# I'm waiting for my first diaper. Sell me one.



## zz111111 (Jun 11, 2009)

I have a face you could cut a roast on.


----------



## Crunch (Jun 11, 2009)

Do you sell boots? Moderator sized ones? You might want to pre-fit a pair to your *******, just to make sure it fits for you.


----------



## Njaco (Jun 11, 2009)

Yeah!! First ban. Only used a .22!


----------



## evangilder (Jun 11, 2009)

The assassin's choice, Chris. Good clean kill.


----------



## Wayne Little (Jun 11, 2009)

Good on ya Chris!8)


----------



## Soundbreaker Welch? (Jun 11, 2009)

Congratulations Njaco! 

A bot asking for diapers? Must be a very silly one.


----------



## comiso90 (Jun 11, 2009)

Damn... I wanted to be your first NJ!

.


----------



## Thorlifter (Jun 11, 2009)

Would you settle for sloppy seconds Comiso? hahahahaha.

Congrats on the first kill Njaco!


----------



## comiso90 (Jun 11, 2009)

Thorlifter said:


> Would you settle for sloppy seconds Comiso? hahahahaha.
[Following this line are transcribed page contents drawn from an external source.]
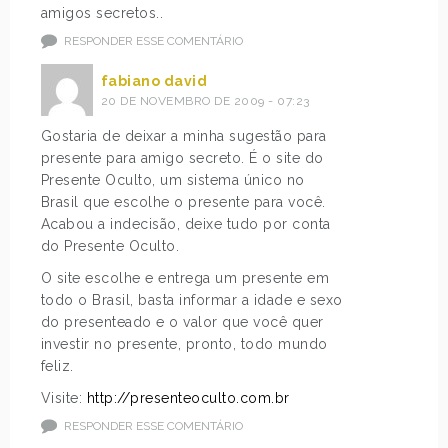
amigos secretos..
RESPONDER ESSE COMENTÁRIO
fabiano david
20 DE NOVEMBRO DE 2009 - 07:23
Gostaria de deixar a minha sugestão para
presente para amigo secreto. É o site do
Presente Oculto, um sistema único no
Brasil que escolhe o presente para você.
Acabou a indecisão, deixe tudo por conta
do Presente Oculto.
O site escolhe e entrega um presente em
todo o Brasil, basta informar a idade e sexo
do presenteado e o valor que você quer
investir no presente, pronto, todo mundo
feliz.
Visite:
http://presenteoculto.com.br
RESPONDER ESSE COMENTÁRIO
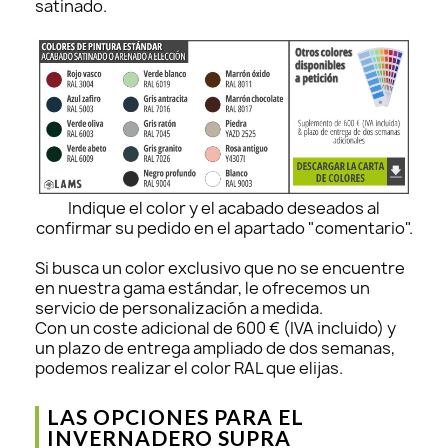
satinado.
Indique el color y el acabado deseados al
confirmar su pedido en el apartado "comentario".
Si busca un color exclusivo que no se encuentre
en nuestra gama estándar, le ofrecemos un
servicio de personalización a medida.
Con un coste adicional de 600 € (IVA incluido) y
un plazo de entrega ampliado de dos semanas,
podemos realizar el color RAL que elijas.
LAS OPCIONES PARA EL
INVERNADERO SUPRA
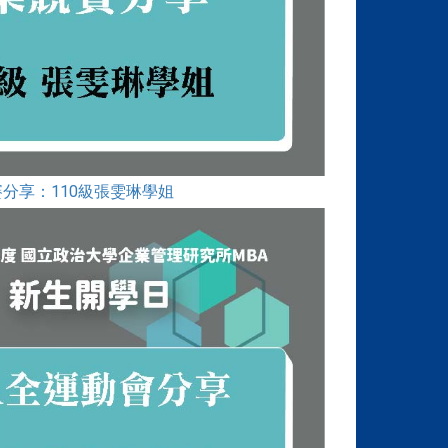
分享：110級張雯琳學姐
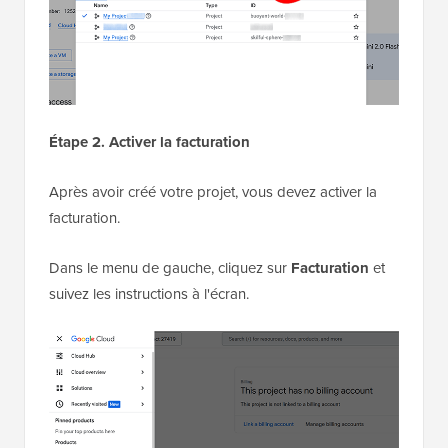
Étape 2. Activer la facturation
Après avoir créé votre projet, vous devez activer la
facturation.
Dans le menu de gauche, cliquez sur
Facturation
et
suivez les instructions à l'écran.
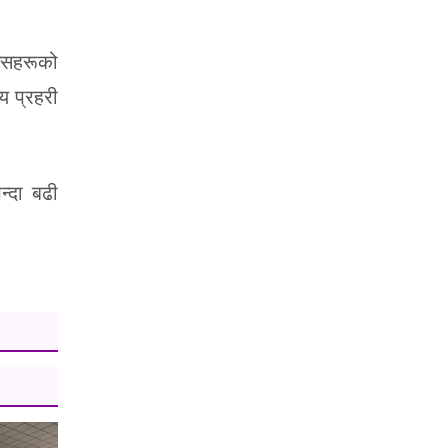
निसहरूको
य प्रहरी
्दा बढी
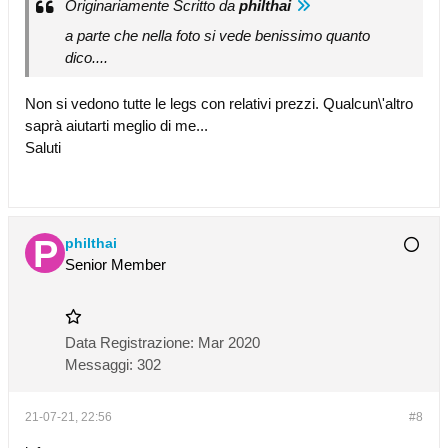
Originariamente Scritto da
philthai
a parte che nella foto si vede benissimo quanto
dico....
Non si vedono tutte le legs con relativi prezzi. Qualcun\'altro
saprà aiutarti meglio di me...
Saluti
philthai
Senior Member
Data Registrazione:
Mar 2020
Messaggi:
302
21-07-21, 22:56
#8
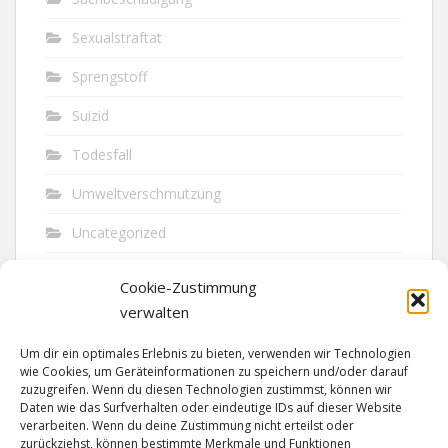
Sexualstraftat
Sprengstoff
Suizid
Todesfall
Umweltverschmutzung
Uncategorized
Unfall
Cookie-Zustimmung
Vandalismus
verwalten
Verkehr
Um dir ein optimales Erlebnis zu bieten, verwenden wir Technologien
wie Cookies, um Geräteinformationen zu speichern und/oder darauf
Verkehrsunfall
zuzugreifen. Wenn du diesen Technologien zustimmst, können wir
Daten wie das Surfverhalten oder eindeutige IDs auf dieser Website
verarbeiten. Wenn du deine Zustimmung nicht erteilst oder
Vermisst
zurückziehst, können bestimmte Merkmale und Funktionen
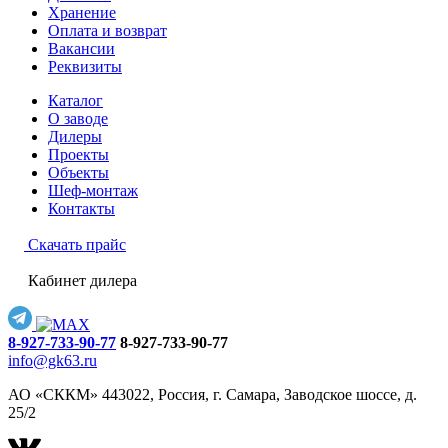
Хранение
Оплата и возврат
Вакансии
Реквизиты
Каталог
О заводе
Дилеры
Проекты
Объекты
Шеф-монтаж
Контакты
Скачать прайс
Кабинет дилера
8-927-733-90-77
8-927-733-90-77
info@gk63.ru
АО «СККМ» 443022, Россия, г. Самара, Заводское шоссе, д.
25/2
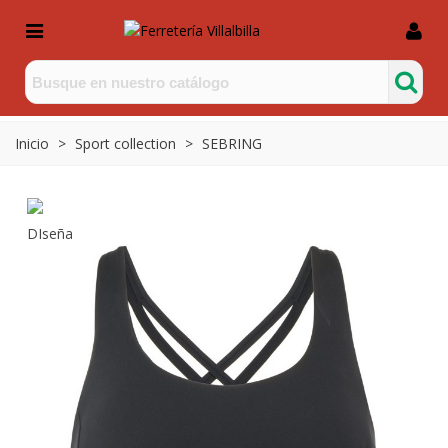
Inicio
>
Sport collection
>
SEBRING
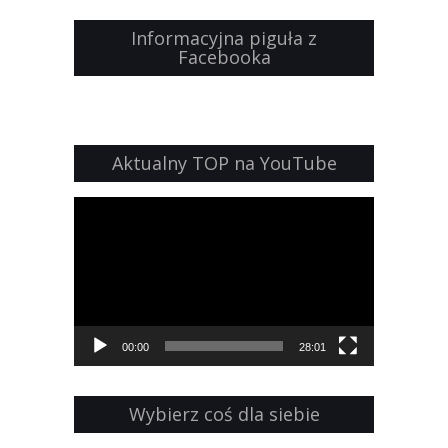
Informacyjna piguła z
Facebooka
Aktualny TOP na YouTube
Odtwarzacz
video
00:00
28:01
Wybierz coś dla siebie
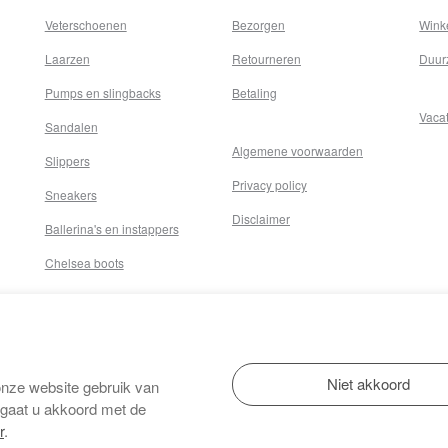
Veterschoenen
Bezorgen
Wink
Laarzen
Retourneren
Duur
Pumps en slingbacks
Betaling
Vaca
Sandalen
Algemene voorwaarden
Slippers
Privacy policy
Sneakers
Disclaimer
Ballerina's en instappers
Chelsea boots
onze website gebruik van
 gaat u akkoord met de
r
.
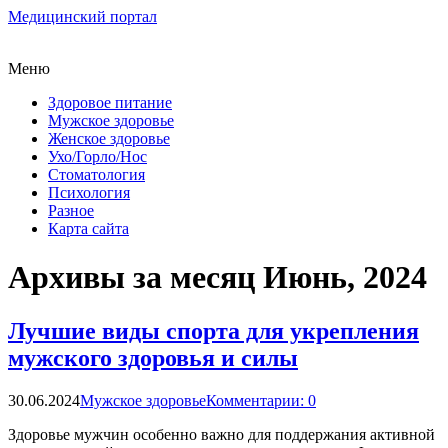
Медицинский портал
Меню
Здоровое питание
Мужское здоровье
Женское здоровье
Ухо/Горло/Нос
Стоматология
Психология
Разное
Карта сайта
Архивы за месяц Июнь, 2024
Лучшие виды спорта для укрепления
мужского здоровья и силы
30.06.2024
Мужское здоровье
Комментарии: 0
Здоровье мужчин особенно важно для поддержания активной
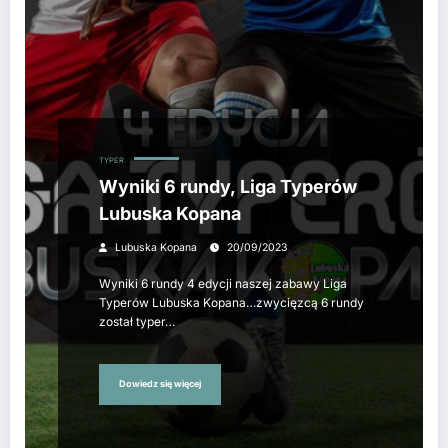
TYPER
Wyniki 6 rundy, Liga Typerów
Lubuska Kopana
Lubuska Kopana
20/09/2023
Wyniki 6 rundy 4 edycji naszej zabawy Liga
Typerów Lubuska Kopana…zwycięzcą 6 rundy
został typer…
Dowiedz się więcej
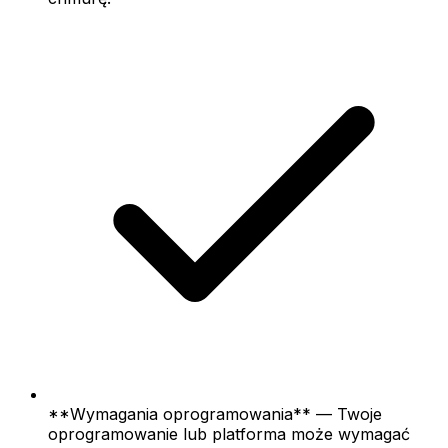
**Wymagania oprogramowania** — Twoje
oprogramowanie lub platforma może wymagać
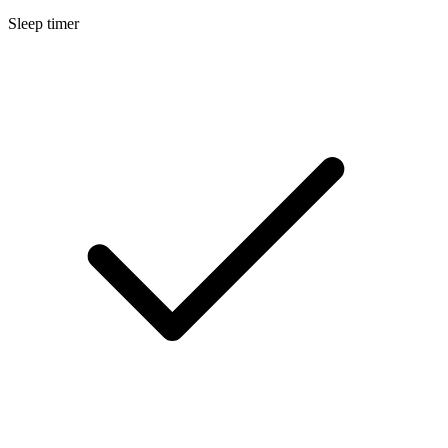
Sleep timer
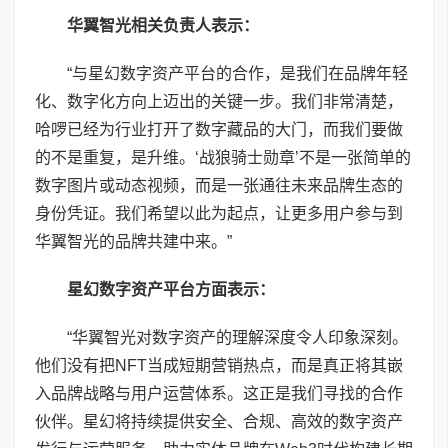
华翼智光相关负责人表示：
“与星幻数字资产平台的合作，是我们在品牌年轻
化、数字化方向上迈出的关键一步。我们非常清楚，
哈啰已经为行业打开了数字藏品的大门，而我们要做
的不是重复，是升维。‘战狼骑士勋章’不是一张简单的
数字图片或动态视频，而是一张通往未来品牌生态的
身份凭证。我们希望以此为起点，让更多用户参与到
华翼智光的品牌共建中来。”
星幻数字资产平台方面表示：
“华翼智光对数字资产的理解深度令人印象深刻。
他们没有把NFT当成短期营销热点，而是真正将其嵌
入品牌战略与用户运营体系。这正是我们寻找的合作
伙伴。星幻将持续提供安全、合规、高效的数字资产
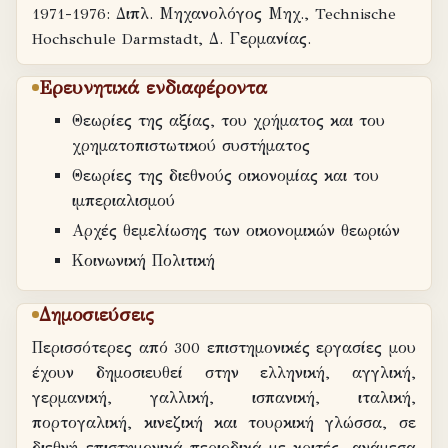
1971-1976: Διπλ. Μηχανολόγος Μηχ., Technische
Hochschule Darmstadt, Δ. Γερμανίας.
Ερευνητικά ενδιαφέροντα
Θεωρίες της αξίας, του χρήματος και του
χρηματοπιστωτικού συστήματος
Θεωρίες της διεθνούς οικονομίας και του
ιμπεριαλισμού
Αρχές θεμελίωσης των οικονομικών θεωριών
Κοινωνική Πολιτική
Δημοσιεύσεις
Περισσότερες από 300 επιστημονικές εργασίες μου
έχουν δημοσιευθεί στην ελληνική, αγγλική,
γερμανική, γαλλική, ισπανική, ιταλική,
πορτογαλική, κινεζική και τουρκική γλώσσα, σε
διεθνή επιστημονικά περιοδικά με κριτές, ανάμεσα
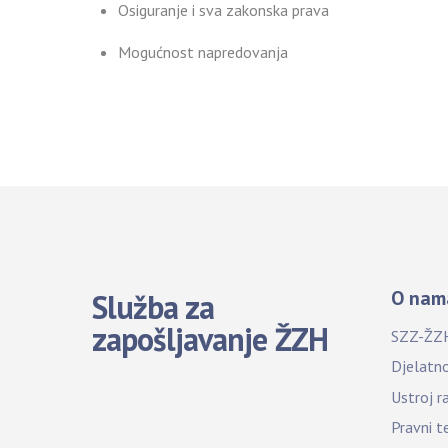
Osiguranje i sva zakonska prava
Mogućnost napredovanja
O nam
Služba za
zapošljavanje ŽZH
SZZ-ŽZ
Djelatn
Ustroj r
Pravni t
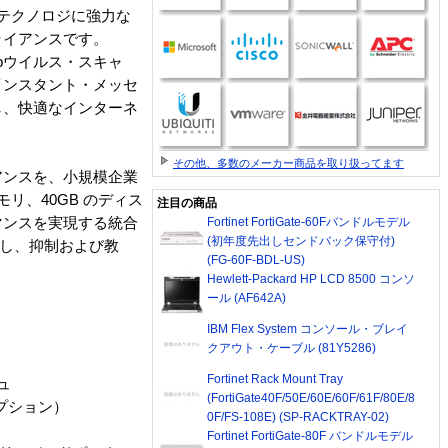
グ・テクノロジに強力な
ライアンスです。
bウイルス・スキャ
インスタント・メッセ
し、快適なインターネ
その他、多数のメーカー商品を取り扱ってます
イアンスを、小規模企業
リ、40GB のディス
注目の商品
マンスを実現する統合
Fortinet FortiGate-60Fバンドルモデル
(初年度先出しセンドバック保守付)
対し、抑制および教
(FG-60F-BDL-US)
Hewlett-Packard HP LCD 8500 コンソ
ール (AF642A)
IBM Flex System コンソール・ブレイ
クアウト・ケーブル (81Y5286)
Fortinet Rack Mount Tray
ュ
(FortiGate40F/50E/60E/60F/61F/80E/8
プション）
0F/FS-108E) (SP-RACKTRAY-02)
Fortinet FortiGate-80F バンドルモデル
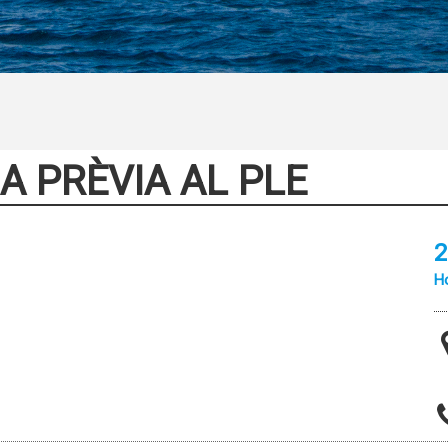
A PRÈVIA AL PLE
2
Ho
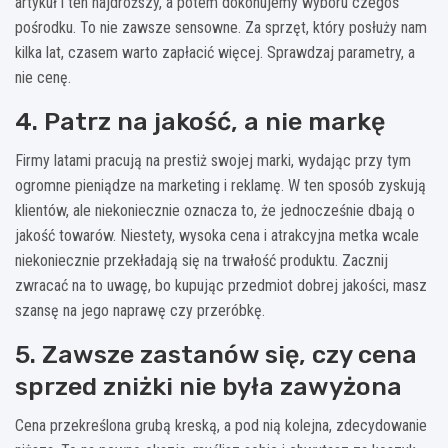
artykuł i ten najdroższy, a potem dokonujemy wyboru czegoś
pośrodku. To nie zawsze sensowne. Za sprzęt, który posłuży nam
kilka lat, czasem warto zapłacić więcej. Sprawdzaj parametry, a
nie cenę.
4. Patrz na jakość, a nie markę
Firmy latami pracują na prestiż swojej marki, wydając przy tym
ogromne pieniądze na marketing i reklamę. W ten sposób zyskują
klientów, ale niekoniecznie oznacza to, że jednocześnie dbają o
jakość towarów. Niestety, wysoka cena i atrakcyjna metka wcale
niekoniecznie przekładają się na trwałość produktu. Zacznij
zwracać na to uwagę, bo kupując przedmiot dobrej jakości, masz
szansę na jego naprawę czy przeróbkę.
5. Zawsze zastanów się, czy cena
sprzed zniżki nie była zawyżona
Cena przekreślona grubą kreską, a pod nią kolejna, zdecydowanie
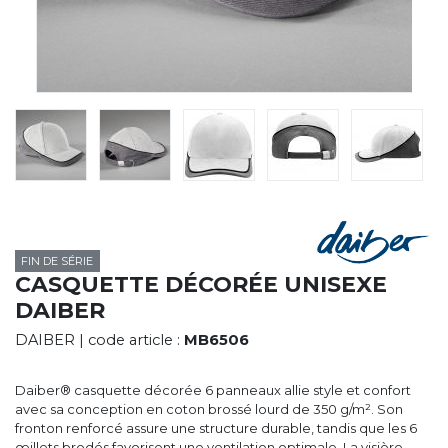
CYBERNECARD
LA SOCIÉTÉ
SERVICES
ROADSHOWS, FORUM DES EXPERTS
CATALOGUES & TARIFS
MARQUES & CERTIFICATS
TECHNIQUES MARQUAGE
BLOG
CONTACT
FIN DE SÉRIE
CASQUETTE DÉCORÉE UNISEXE
DAIBER
DAIBER
| code article :
MB6506
Daiber® casquette décorée 6 panneaux allie style et confort
avec sa conception en coton brossé lourd de 350 g/m². Son
fronton renforcé assure une structure durable, tandis que les 6
œillets brodés favorisent une ventilation optimale. La visière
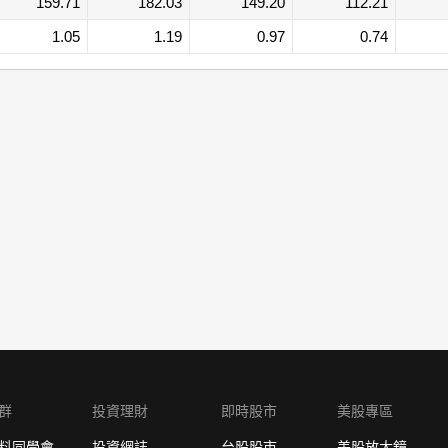
159.71
182.03
149.20
112.21
1.05
1.19
0.97
0.74
群
投資理財
即時股市
美股專區
料同學會
投資網誌
台股股市
美股放大鏡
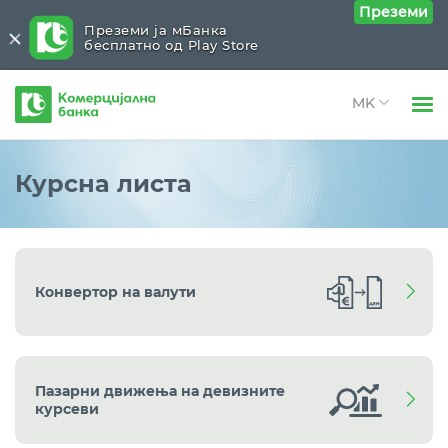
Преземи
Преземи ја мБанка
бесплатно од Play Store
Комерцијална
банка
Open 
Физички лица
Останато
Close submenu (Останато)
Курсна листа
Open 
Open 
Правни лица
Хартии од вредност
Open 
За нас
Продажба на удели во КБ Инвест
Open 
Конвертор на валути
Open 
Блог
Нашата мрежа
Траен налог
Пазарни движења на девизните
Курсна листа
курсеви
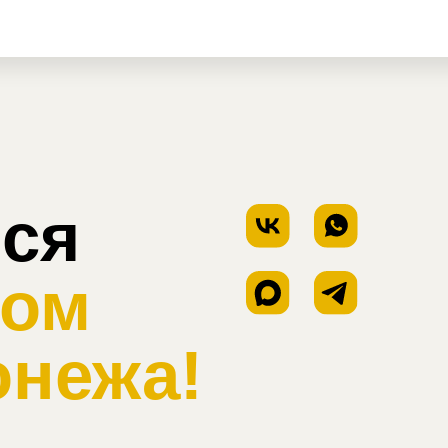
473) 229-
+7 (920) 414-
72
11-91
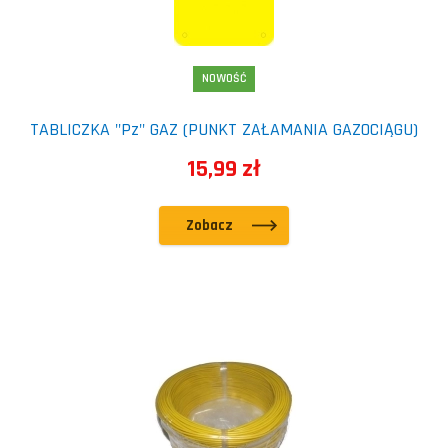
NOWOŚĆ
TABLICZKA "Pz" GAZ (PUNKT ZAŁAMANIA GAZOCIĄGU)
15,99 zł
Zobacz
story of my life,,,,,,,,,,


----------



## Gnomey (Jun 11, 2009)

Well done Chris  Took you long enough


----------



## Vassili Zaitzev (Jun 11, 2009)

First kill for Njaco, congrats!


----------



## Flyboy2 (Jun 11, 2009)

Good Job!! Mark one...


----------



## BikerBabe (Jun 11, 2009)

*paints a nice little clean mark on the tail of Njaco's mod plane* Neat!


----------



## Doughboy (Jun 11, 2009)

Nice kill Njaco.


----------



## Marcel (Jun 11, 2009)

Whow, it's not a dream, Chris really made it to moderator  Good shot!


----------



## Aaron Brooks Wolters (Jun 11, 2009)




----------



## Njaco (Jun 11, 2009)

You guys are killing me!!!


----------



## vikingBerserker (Jun 11, 2009)

Nice shootin!


----------



## GrauGeist (Jun 11, 2009)

well that's one down...next thing you know, there'll be a shine on that key


----------